Comprendí que Gudovan sabia que nunca volveríamos a vernos en este mundo. Quise darle un abrazo, pero me alejó con un gesto por temor a que le traicionara la emocion.

Arturo esperaba en la puerta de mar; contemplamos las marismas que se extendían hacia poniente, sobre las que se abatían densas cortinas de lluvia gris.

—Esta agua es mala para la cosecha —comentó lúgubremente.

Los relámpagos rasgaban el cielo sobre el mar Severn.

—Cuando Uter murió, estalló una tormenta semejante a ésta —dije.

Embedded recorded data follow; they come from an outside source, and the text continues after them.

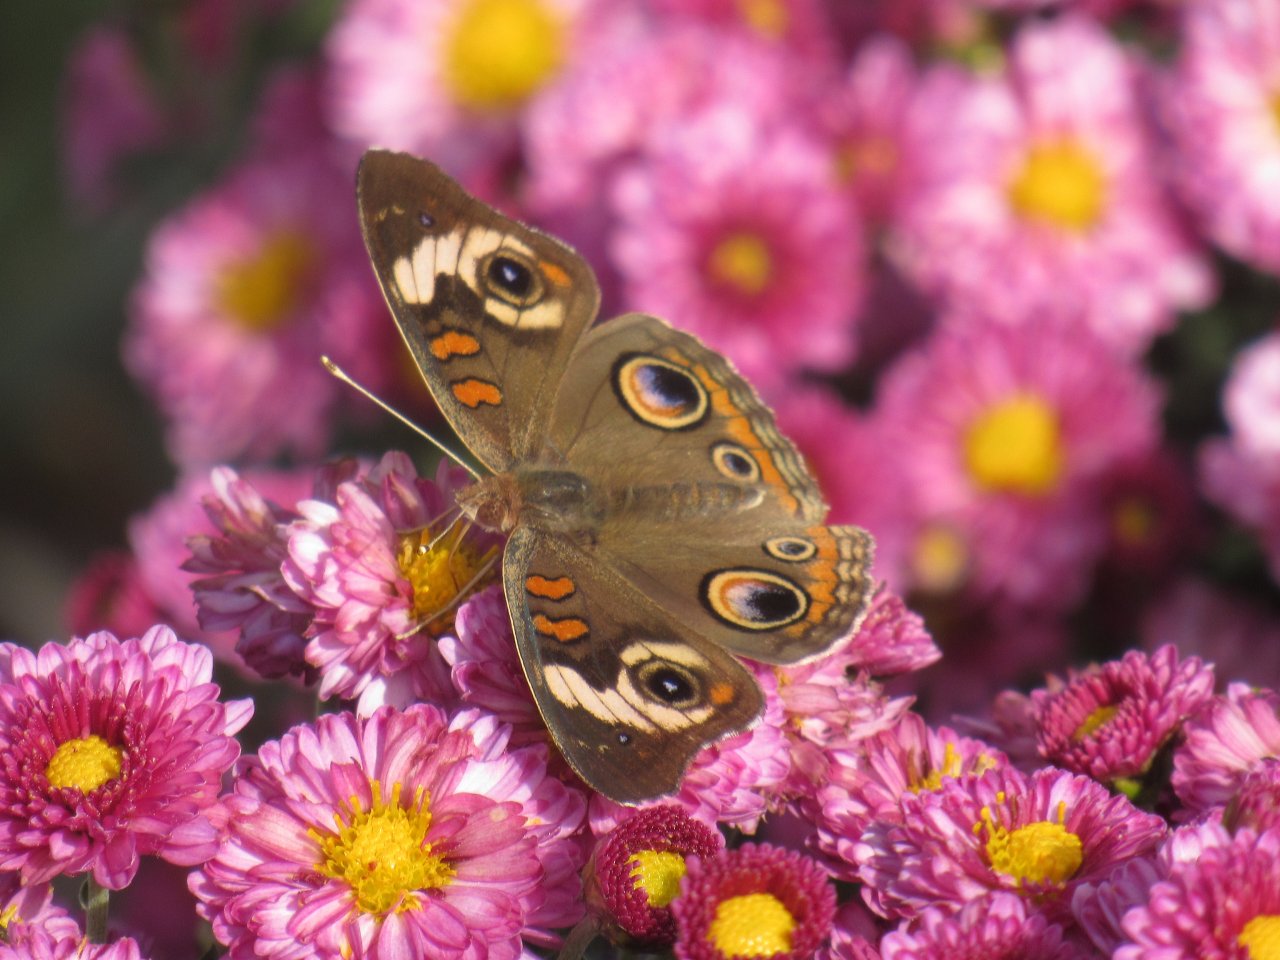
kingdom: Animalia
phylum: Arthropoda
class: Insecta
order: Lepidoptera
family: Nymphalidae
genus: Junonia
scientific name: Junonia coenia
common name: Common Buckeye
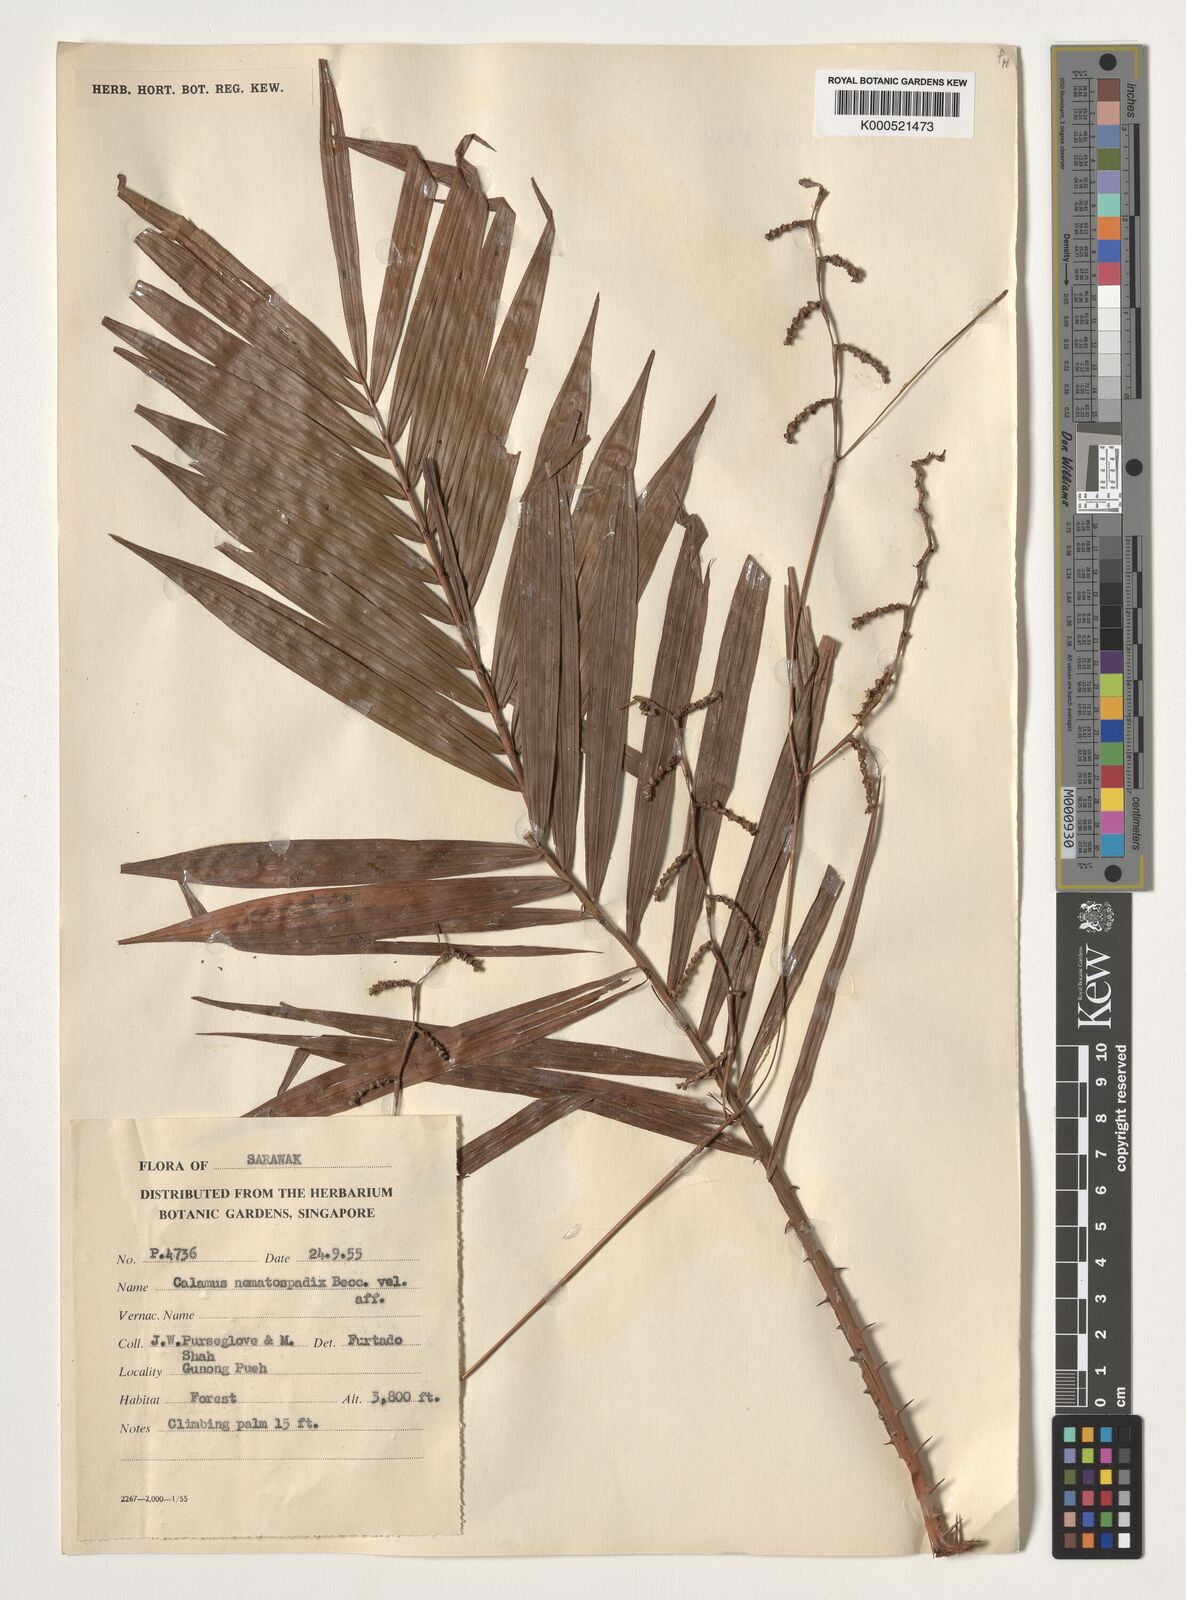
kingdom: Plantae
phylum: Tracheophyta
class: Liliopsida
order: Arecales
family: Arecaceae
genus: Calamus
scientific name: Calamus nematospadix
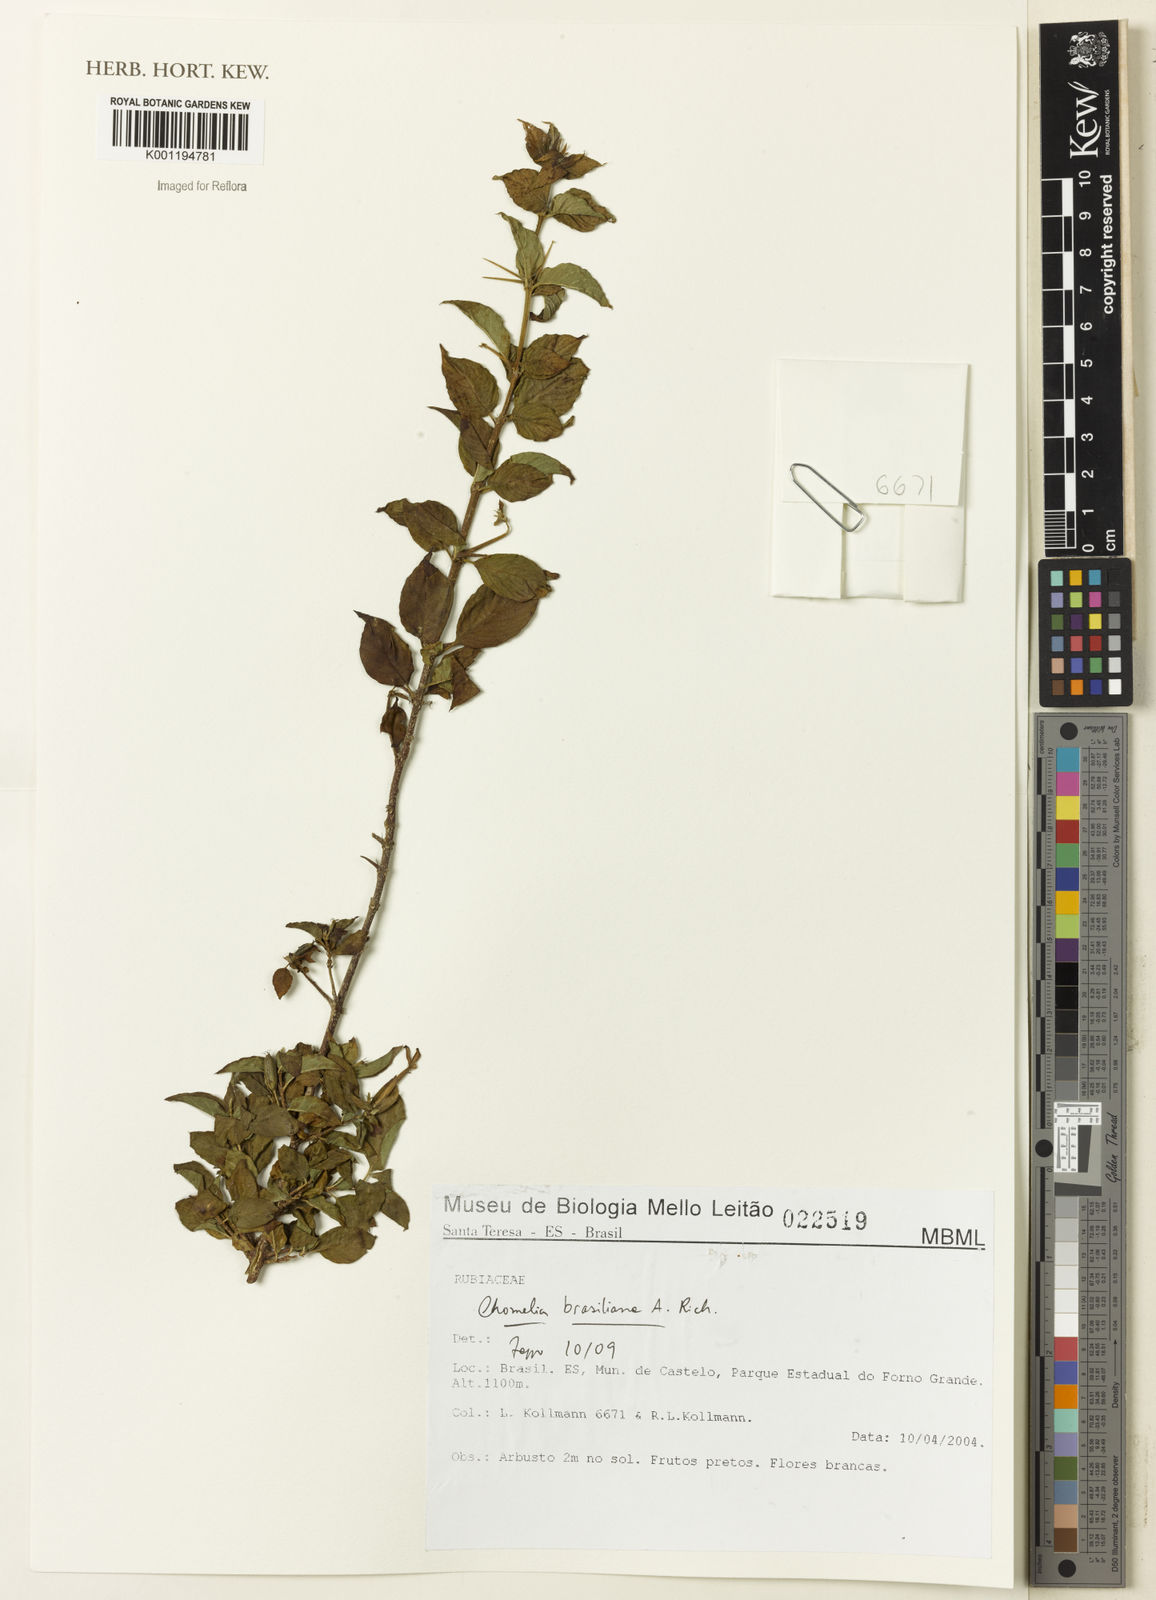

Arturo se arropó en el manto.

—Si el hijo de Uter viviera... —dijo, pero enmudeció antes de formular el pensamiento completo.

Estaba de un humor sombrío y triste, como el tiempo.

—El hijo de Uter no habría podido enfrentarse a Gorfyddyd, señor —dije—, ni a Aalle.

—Ni a Cadwy —añadió con amargura— ni a Cedric. Son muchos enemigos, Derfel.

—Entonces alegraos, porque vos tenéis amigos, señor.

Aceptó la verdad con una sonrisa y luego volvió la mirada hacia el norte.

—Me preocupa uno de esos amigos —dijo en voz baja—. Temo que Tewdric no quiera ir a la guerra. Esta ahíto de guerras, y no le culpo. Gwent ha sufrido harto más que Dumnonia. —Me miro con lágrimas en los ojos, o tal vez sólo fueran gotas de lluvia—. Yo quería hacer cosas tan grandes, Derfel, tan grandes. Pero al final, el traidor he sido yo, ¿no es así?

—No, señor —dije con firmeza.

—Los amigos deben decir la verdad —me reconvinó amablemente.

—Vos necesitabais a Ginebra —dije, cohibido de hablar de semejante modo—, y estabais destinado a ella, porque si no, ¿para qué la habrían enviado los dioses al salón de festejos la noche de vuestro compromiso? No nos corresponde a nosotros, señor, leer los pensamientos de los dioses, sino sólo cumplir nuestro destino al pie de la letra.